Weaknesses: Not a general-purpose flashcard tool. Designed for medical exam preparation and clinical reference, not for memorising anatomy mnemonics or biochemistry cycles.
Best for: Clinical-years students and postgraduates who need to test clinical reasoning against guideline-grounded scenarios. Ideal as a complement to Anki, covering the reasoning that flashcards cannot.
The Decision Framework
For pure factual recall (anatomy, pharmacology names, microbiology): Anki with pre-made medical decks. Nothing else matches its algorithm and community.
For quick, collaborative study (terminology, simple definitions): Quizlet. Easy, fast, social.
For integrated notes and flashcards (students who take extensive notes): RemNote. One tool for both purposes.

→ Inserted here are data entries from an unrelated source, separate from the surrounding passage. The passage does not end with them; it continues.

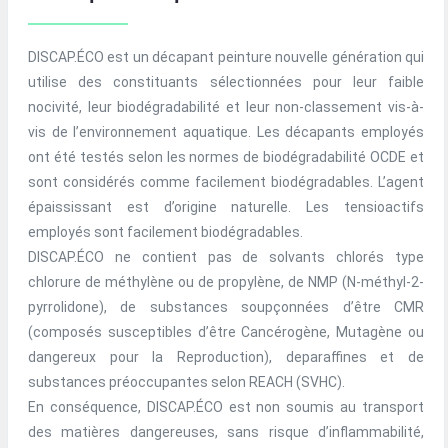
DISCAP.ÉCO est un décapant peinture nouvelle génération qui
utilise des constituants sélectionnées pour leur faible
nocivité, leur biodégradabilité et leur non-classement vis-à-
vis de l’environnement aquatique. Les décapants employés
ont été testés selon les normes de biodégradabilité OCDE et
sont considérés comme facilement biodégradables. L’agent
épaississant est d’origine naturelle. Les tensioactifs
employés sont facilement biodégradables.
DISCAP.ÉCO ne contient pas de solvants chlorés type
chlorure de méthylène ou de propylène, de NMP (N-méthyl-2-
pyrrolidone), de substances soupçonnées d’être CMR
(composés susceptibles d’être Cancérogène, Mutagène ou
dangereux pour la Reproduction), deparaffines et de
substances préoccupantes selon REACH (SVHC).
En conséquence, DISCAP.ÉCO est non soumis au transport
des matières dangereuses, sans risque d’inflammabilité,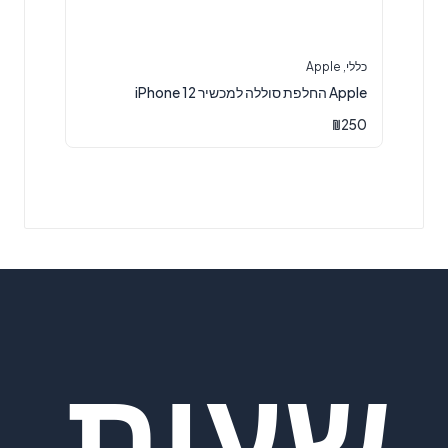
כללי
,
Apple
Apple החלפת סוללה למכשיר iPhone 12
₪
250
שעות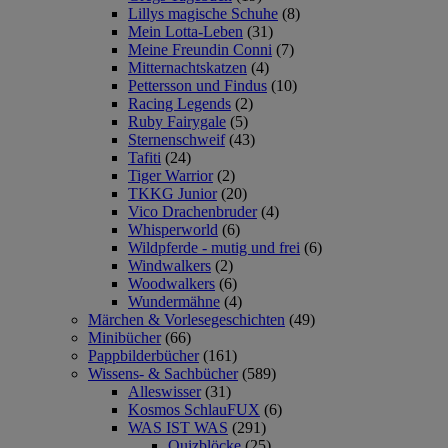
Lillys magische Schuhe
(8)
Mein Lotta-Leben
(31)
Meine Freundin Conni
(7)
Mitternachtskatzen
(4)
Pettersson und Findus
(10)
Racing Legends
(2)
Ruby Fairygale
(5)
Sternenschweif
(43)
Tafiti
(24)
Tiger Warrior
(2)
TKKG Junior
(20)
Vico Drachenbruder
(4)
Whisperworld
(6)
Wildpferde - mutig und frei
(6)
Windwalkers
(2)
Woodwalkers
(6)
Wundermähne
(4)
Märchen & Vorlesegeschichten
(49)
Minibücher
(66)
Pappbilderbücher
(161)
Wissens- & Sachbücher
(589)
Alleswisser
(31)
Kosmos SchlauFUX
(6)
WAS IST WAS
(291)
Quizblöcke
(25)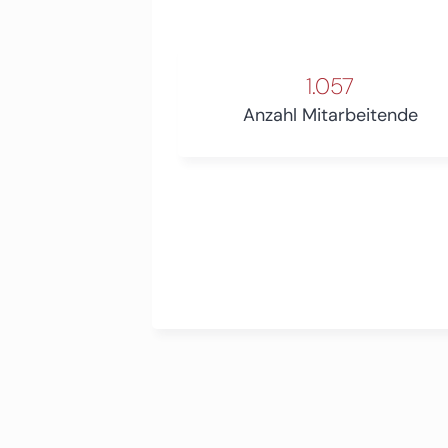
1.057
Anzahl Mitarbeitende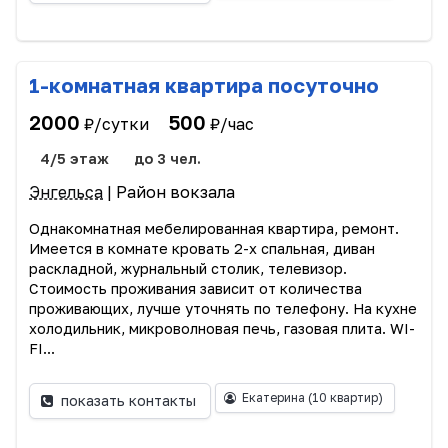
1-комнатная квартира посуточно
2000
500
₽/сутки
₽/час
4/5 этаж
до 3 чел.
Энгельса
| Район вокзала
Однакомнатная мебелированная квартира, ремонт.
Имеется в комнате кровать 2-х спальная, диван
раскладной, журнальный столик, телевизор.
Стоимость проживания зависит от количества
проживающих, лучше уточнять по телефону. На кухне
холодильник, микроволновая печь, газовая плита. WI-
FI...
Екатерина
(10 квартир)
показать контакты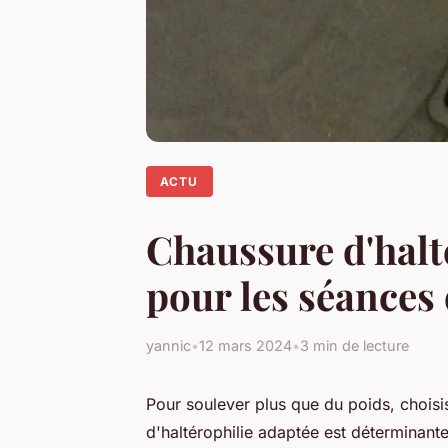
ACTU
Chaussure d'halt
pour les séances
yannic
•
12 mars 2024
•
3 min de lecture
Pour soulever plus que du poids, choisi
d'haltérophilie adaptée est déterminant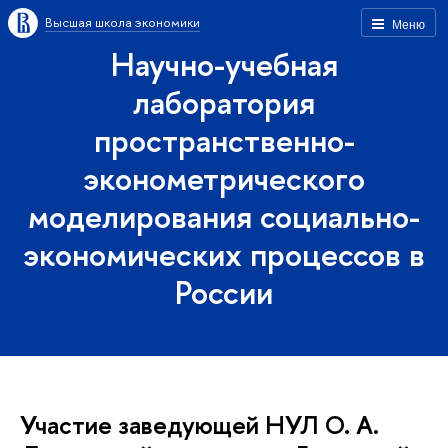
Высшая школа экономики
Меню
Научно-учебная
лаборатория
пространственно-
эконометрического
моделирования социально-
экономических процессов в
России
Участие заведующей НУЛ О. А.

For clinical reasoning and exam preparation (UKMLA, MRCGP, USMLE): iatroX Q-Bank. Tests application of knowledge through clinical scenarios with guideline-grounded explanations. Free.
The Strongest Stack
The most effective combination for a medical student in 2026 is Anki for factual recall + iatroX for clinical reasoning. Anki builds the knowledge foundation — the facts, the mechanisms, the pharmacology. iatroX tests whether you can apply that knowledge in clinical scenarios — the reasoning, the management decisions, the guideline-aligned practice that exams actually test.
Both use spaced repetition. Both are free. They test complementary cognitive skills. Together, they cover the full spectrum from "what is the mechanism?" to "what would you do for this patient?"
Start with Anki for your preclinical years. Add iatroX as you enter clinical rotations. Keep both through postgraduate exams and into practice.